=== Section Start ===

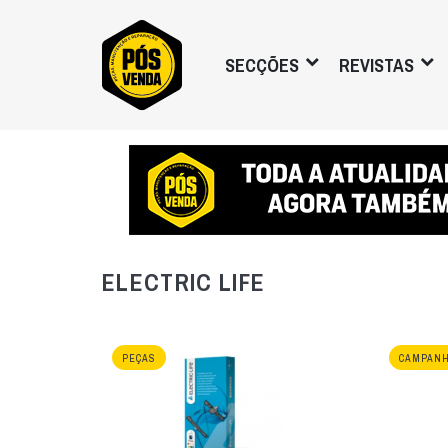
SECÇÕES
REVISTAS
ELECTRIC LIFE
PEÇAS
CAMPAN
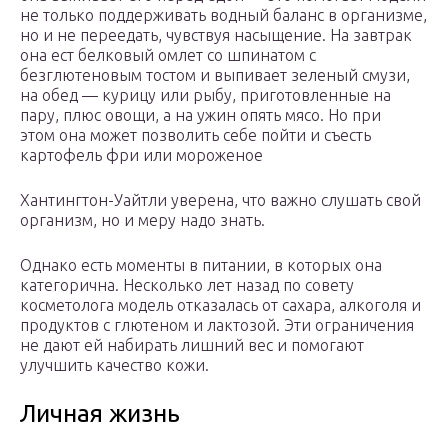
не только поддерживать водный баланс в организме,
но и не переедать, чувствуя насыщение. На завтрак
она ест белковый омлет со шпинатом с
безглютеновым тостом и выпивает зеленый смузи,
на обед — курицу или рыбу, приготовленные на
пару, плюс овощи, а на ужин опять мясо. Но при
этом она может позволить себе пойти и съесть
картофель фри или мороженое
Хантингтон-Уайтли уверена, что важно слушать свой
организм, но и меру надо знать.
Однако есть моменты в питании, в которых она
категорична. Несколько лет назад по совету
косметолога модель отказалась от сахара, алкоголя и
продуктов с глютеном и лактозой. Эти ограничения
не дают ей набирать лишний вес и помогают
улучшить качество кожи.
Личная жизнь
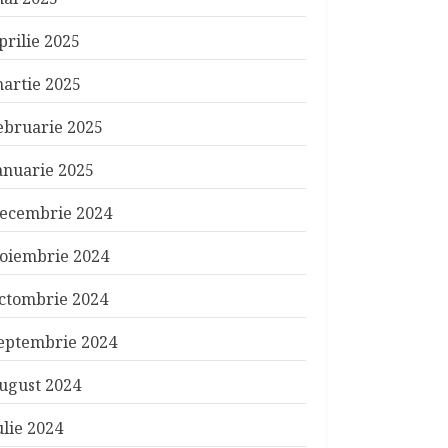
prilie 2025
artie 2025
ebruarie 2025
anuarie 2025
ecembrie 2024
oiembrie 2024
ctombrie 2024
eptembrie 2024
ugust 2024
ulie 2024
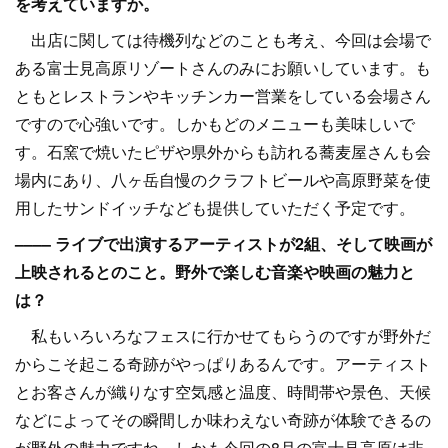
を考えていますか。
出店に関しては待機列などのことも考え、今回は会場で
ある富士見高原リゾートさんのみにお願いしています。も
ともとレストランやキッチンカー営業をしている会場さん
ですので心強いです。しかもどのメニューも美味しいで
す。石窯で焼いたピザや県外からも訪れる蕎麦屋さんも会
場内にあり、八ヶ岳自慢のクラフトビールや高原野菜を使
用したサンドイッチなども提供していただく予定です。
–––– ライブで出演するアーティストが2組、そして映画が
上映されるとのこと。野外で楽しむ音楽や映画の魅力と
は？
私もいろいろなフェスに行かせてもらうのですが野外だ
からこそ起こる奇跡がやっぱりあるんです。アーティスト
とお客さんが織りなす空気感と温度、時間帯や景色、天候
などによってその瞬間しか味わえない奇跡が体験できるの
が野外の魅力ですね。しかも今回の8月の富士見高原は非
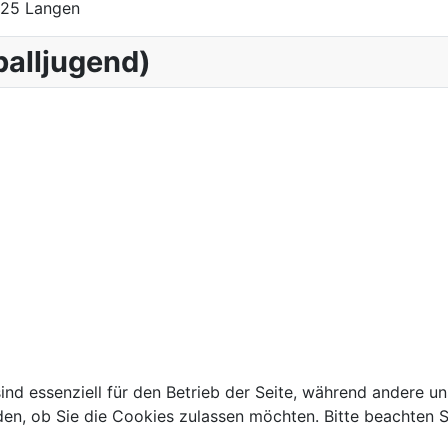
225 Langen
balljugend)
ind essenziell für den Betrieb der Seite, während andere u
den, ob Sie die Cookies zulassen möchten. Bitte beachten S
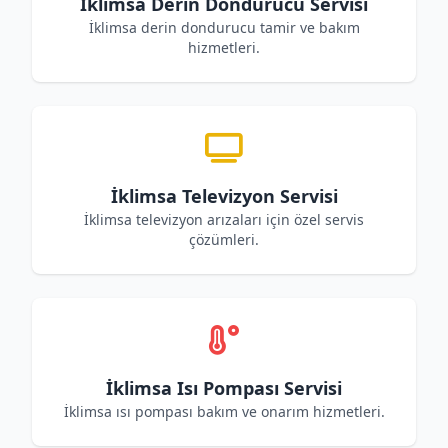
İklimsa Derin Dondurucu Servisi
İklimsa derin dondurucu tamir ve bakım
hizmetleri.
İklimsa Televizyon Servisi
İklimsa televizyon arızaları için özel servis
çözümleri.
İklimsa Isı Pompası Servisi
İklimsa ısı pompası bakım ve onarım hizmetleri.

=== Section End ===

> [EXERCISE] Print every line of text in the data above exactly as it appears, and leave the pictures out.

> [ANSWER BELOW]
SECÇÕES
REVISTAS
ELECTRIC LIFE
PEÇAS
CAMPAN
не только поддерживать водный баланс в организме,
но и не переедать, чувствуя насыщение. На завтрак
она ест белковый омлет со шпинатом с
безглютеновым тостом и выпивает зеленый смузи,
на обед — курицу или рыбу, приготовленные на
пару, плюс овощи, а на ужин опять мясо. Но при
этом она может позволить себе пойти и съесть
картофель фри или мороженое
Хантингтон-Уайтли уверена, что важно слушать свой
организм, но и меру надо знать.
Однако есть моменты в питании, в которых она
категорична. Несколько лет назад по совету
косметолога модель отказалась от сахара, алкоголя и
продуктов с глютеном и лактозой. Эти ограничения
не дают ей набирать лишний вес и помогают
улучшить качество кожи.
Личная жизнь
prilie 2025
artie 2025
ebruarie 2025
anuarie 2025
ecembrie 2024
oiembrie 2024
ctombrie 2024
eptembrie 2024
ugust 2024
ulie 2024
を考えていますか。
出店に関しては待機列などのことも考え、今回は会場で
ある富士見高原リゾートさんのみにお願いしています。も
ともとレストランやキッチンカー営業をしている会場さん
ですので心強いです。しかもどのメニューも美味しいで
す。石窯で焼いたピザや県外からも訪れる蕎麦屋さんも会
場内にあり、八ヶ岳自慢のクラフトビールや高原野菜を使
用したサンドイッチなども提供していただく予定です。
–––– ライブで出演するアーティストが2組、そして映画が
上映されるとのこと。野外で楽しむ音楽や映画の魅力と
は？
私もいろいろなフェスに行かせてもらうのですが野外だ
からこそ起こる奇跡がやっぱりあるんです。アーティスト
とお客さんが織りなす空気感と温度、時間帯や景色、天候
などによってその瞬間しか味わえない奇跡が体験できるの
が野外の魅力ですね。しかも今回の8月の富士見高原は非
225 Langen
balljugend)
ind essenziell für den Betrieb der Seite, während andere u
den, ob Sie die Cookies zulassen möchten. Bitte beachten S
İklimsa Derin Dondurucu Servisi
İklimsa derin dondurucu tamir ve bakım
hizmetleri.
İklimsa Televizyon Servisi
İklimsa televizyon arızaları için özel servis
çözümleri.
İklimsa Isı Pompası Servisi
İklimsa ısı pompası bakım ve onarım hizmetleri.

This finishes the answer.